Angka kematian ibu dan neonatus di Indonesia masih menduduki peringkat yang cukup tinggi di Asia Tenggara, bahkan penurunannya terhitung relatif lambat. Kematian ibu sebagian besar di sebabkan oleh perdarahan, infeksi, dan juga eklamsia. Maka proses persalinan hingga perawatan bayi harus di lakukan dengan sistem yang terpadu di tingkat nasional maupun regional. Pelayanan obstetri dan neonatal di tingkat regional merupakan pelayanan terpadu yang di sediakan dalam bentuk Pelayanan Obstetri Neonatal Emergensi Komprehensif (PONEK) di rumah sakit, dan Pelayanan Obstetri Neonatal Emergensi Dasar (PONED) di puskesmas. Dalam perannya menurunkan AKI, ketersediaan tenaga kerja yang kompeten dan juga handal merupakan kunci keberhasilan PONEK dan PONED. Di Indonesia sudah di susun buku pedoman manajemen penyelenggaraan PONEK maupun PONED selama 24 jam di rumah sakit dan juga puskesmas tertentu.
Rumah sakit PONEK merupakan rumah sakit rujukan yang memberikan pelayanan 24 jam untuk kegawatdaruratan ibu dan juga bayi. Keberadaan PONEK dan PONED sangat membantu menurunkan AKI jika di sertai petugas kesehatan serta sarana dan juga rasarana yang memadai. Dalam pelaksanaannya PONED dan PONEK harus bekerjasama untuk saling mendukung pelayanan ibu dan juga bayi sebaik mungkin.
Ruang lingkup pelayanan rumah sakit PONEK (Pelayanan obstetri dan neonatal) dibagi dalam 2 kelas:
- Kelas C
– Pelayanan fisiologis (pelayanan kehamilan, persalinan, nifas, asuhan bayi baru lahir, imunisasi dan SDIDTK)

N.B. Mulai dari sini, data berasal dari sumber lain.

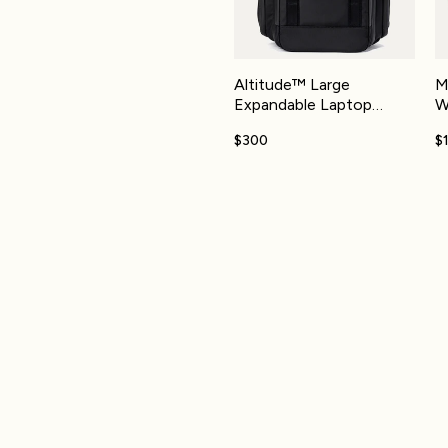
Altitude™ Large
M
Expandable Laptop
W
Backpack 30-36L
$300
$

– Pelayanan dengan risiko tinggi (antenatal, intranatal, postnatal)
– Pelayanan kesehatan neonatal
– Pelayanan ginekologis
– Perawatan khusus/ high care unit dan transfusi darah
- Kelas B
– Pada pelayanan kelas B ini juga menyediakan 5 pelayanan seperti di kelas C, hanya saja dengan sarana yang lebih memadai, seperti adanya layanan ICU dan NIC, asuhan bayi dengan level 2, dan terdapat perawatan intensif untuk neonatus.
Kriteria Umum Rumah Sakit PONEK :
- Memiliki dokter jaga terlatih di UGD untuk menangani kasus emergensi umum maupun obstetri dan neonatal
- Tenaga kesehatan (dokter, bidan, perawat) telah mengikuti pelatihan tim PONEK di rumah sakit (meliputi resusitasi neonatus, kegawatdaruratan obstetri dan neonatus)

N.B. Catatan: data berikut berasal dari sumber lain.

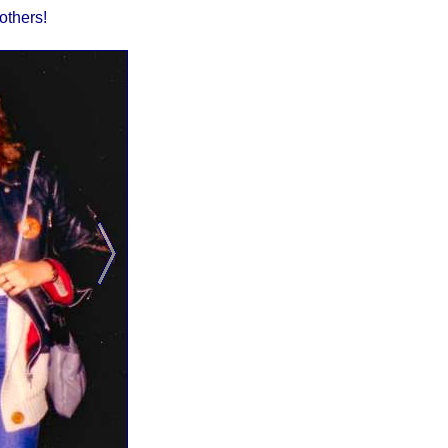
others!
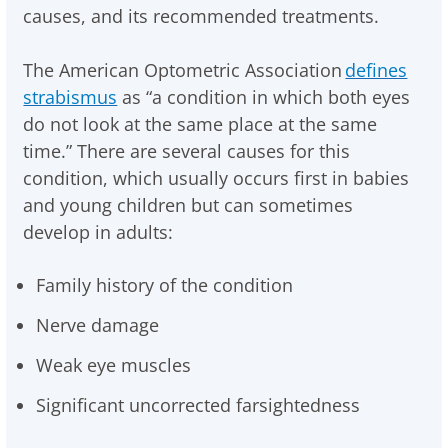
causes, and its recommended treatments.
The American Optometric Association
defines
strabismus
as “a condition in which both eyes
do not look at the same place at the same
time.” There are several causes for this
condition, which usually occurs first in babies
and young children but can sometimes
develop in adults:
Family history of the condition
Nerve damage
Weak eye muscles
Significant uncorrected farsightedness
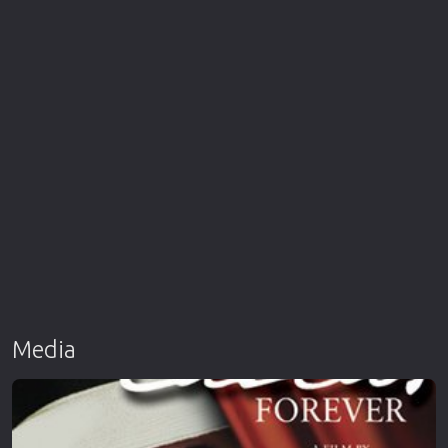
Media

- Memiliki SOP penerimaan dan penanganan pasien kegawatdaruratan obstetri dan neonatus
- Memiliki kebijakan yang tidak memberlakukan uang muka untuk pasien gawatdarurat obstetrik dan neonatus
- Memiliki prosedur pendelegasian wewenang tertentu
- Memiliki standard response time di UGD 10 menit, kamar bersalin <30 menit, dan pelayanan darah <1 jam
- Tersedia kamar operasi 24 jam
- Tersedia kamar bersalin yang mampu menyiapkan operasi <30 menit
- Memiliki tim yang siap sedia jika ada kasus darurat
- Dukungan dari semua pihak tim PONEK (dokter obsgyn, dokter anak, dokter anestesi, dokter penyakit dalam, dokter spesialis lain, dokter umum, perawat, dan bidan)

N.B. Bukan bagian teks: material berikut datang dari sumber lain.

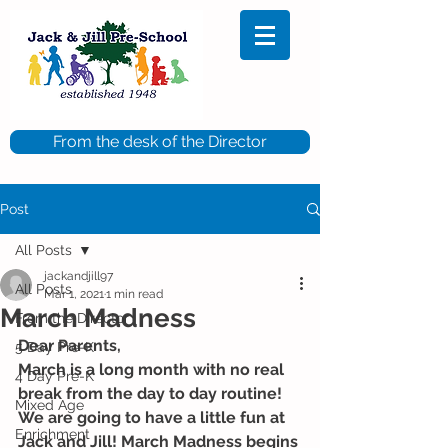
From the desk of the Director
Post
All Posts
jackandjill97
All Posts
Mar 1, 2021
1 min read
March Madness
From the Director
Dear Parents, 
5 Day Pre-K
March is a long month with no real 
4 Day Pre-K
break from the day to day routine! 
Mixed Age
We are going to have a little fun at 
Enrichment
Jack and Jill! March Madness begins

- Pelayanan darah tersedia selama 24 jam
- Pelayanan penunjang dan obat tersedia selama 24 jam
- Perlengkapan harus bersih, dan tersedia dalam jumlah yang cukup. Perlengkapan yang membutuhkan listrik juga harus selalu tersedia
Pada rumah sakit PONEK di butuhkan tim standar yang terdiri dari 1 dokter obsgyn, 1 dokter anak, 1 dokter UGD, 3 orang bidan, 2 orang perawat, dan 1 dokter/ perawat anestesi. Lebih idealnya di tambah dengan petugas laboratorium dan administrasi, serta perawat yang bekerja dengan sistem shift. Secara umum ruangan yang harus di miliki dalam rumah sakit PONEK adalah ruang maternal, ruang neonatus, ruang operasi, dan juga ruangan penunjang.